Altria’s Agneshwar emphasized the myriad assumptions the agreement was based on. These new filings may lead to a different set of assumptions. And once the terms of agreement start to change–all the parties would have to look at each carefully-balanced element of the agreement again. “We want the agreement we have reached,” he said. Again, finality. As to the Surgeon General’s Report, Agneshwar said Altria hasn’t been able to evaluate it yet. But the Court’s order was premised on findings from the actual trial. And that trial record is now closed.

DOJ’s Daniel Crane-Hirsch also emphasized that changing any part of the agreement now could run a substantial risk to it.

Judge Kessler said she was concerned about the delay(s). The Bottom Line, she said, was that the public was not getting the benefit of the corrective statements. She ticked off the various likely appeals, noted the court schedules, and calculated that the actual dissemination of corrective statements won’t go ahead until 2015. Crane-Hirsch then mentioned a likely en ban appeal, and even a likely cert petition to the Supreme Court.

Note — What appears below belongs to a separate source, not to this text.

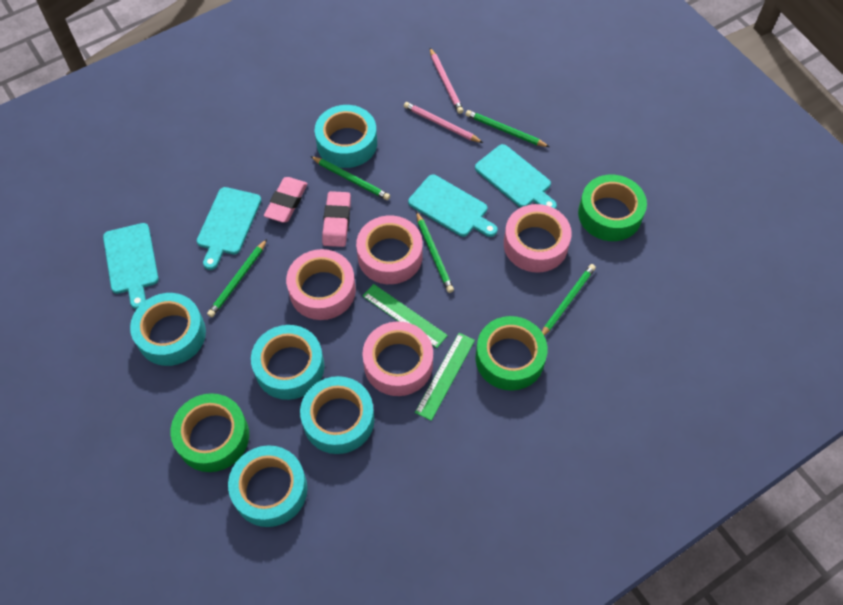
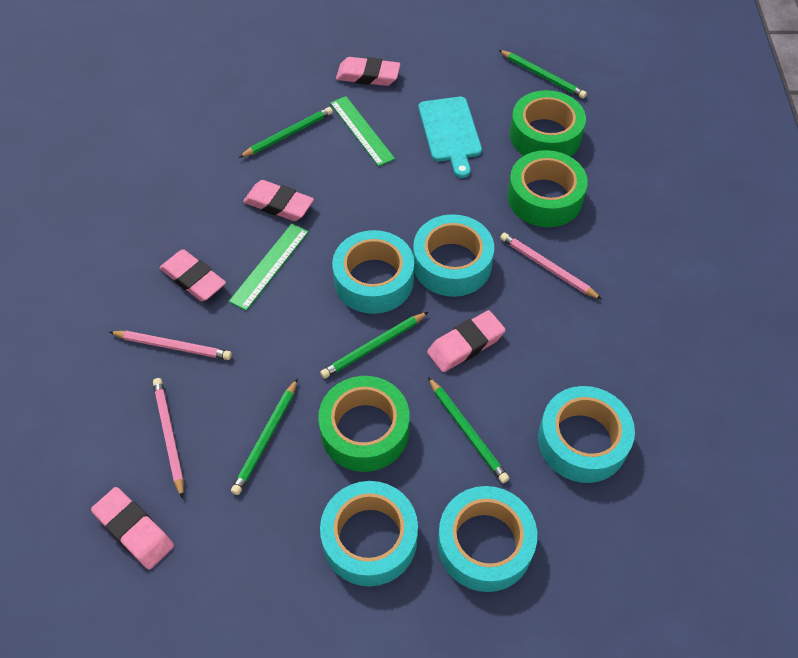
pink eraser: [264,177,308,223] [322,191,351,247] = 2 -> [91,487,174,569] [160,249,226,301] [243,180,314,221] [336,57,401,86] [427,310,506,372] = 5
pink pencil: [404,102,483,143] [430,48,464,114] = 2 -> [110,331,232,360] [153,378,184,499] [500,233,602,300] = 3
pink tape: [286,249,356,320] [356,216,423,284] [362,321,433,396] [504,204,572,273] = 4 -> none = 0
turquoise cutting board: [103,223,159,309] [197,187,261,270] [408,174,497,237] [475,144,557,209] = 4 -> [419,97,482,178] = 1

Judge Kessler asked if the DOJ agreed the correctives’ statistics should be from the original trial. Crane-Hirsch said “we’re studying that.”

Noel Francisco for RJR and Michael Minton for Lorillard also favored no changes whatsoever to the agreement.

Several people noted that the very important convenience store Point of Sale issue (ie, the appropriation of the valuable retail display space of a 3rd party for posting the correctives) appears to be on a separate track that will not further complicate these 6 issues.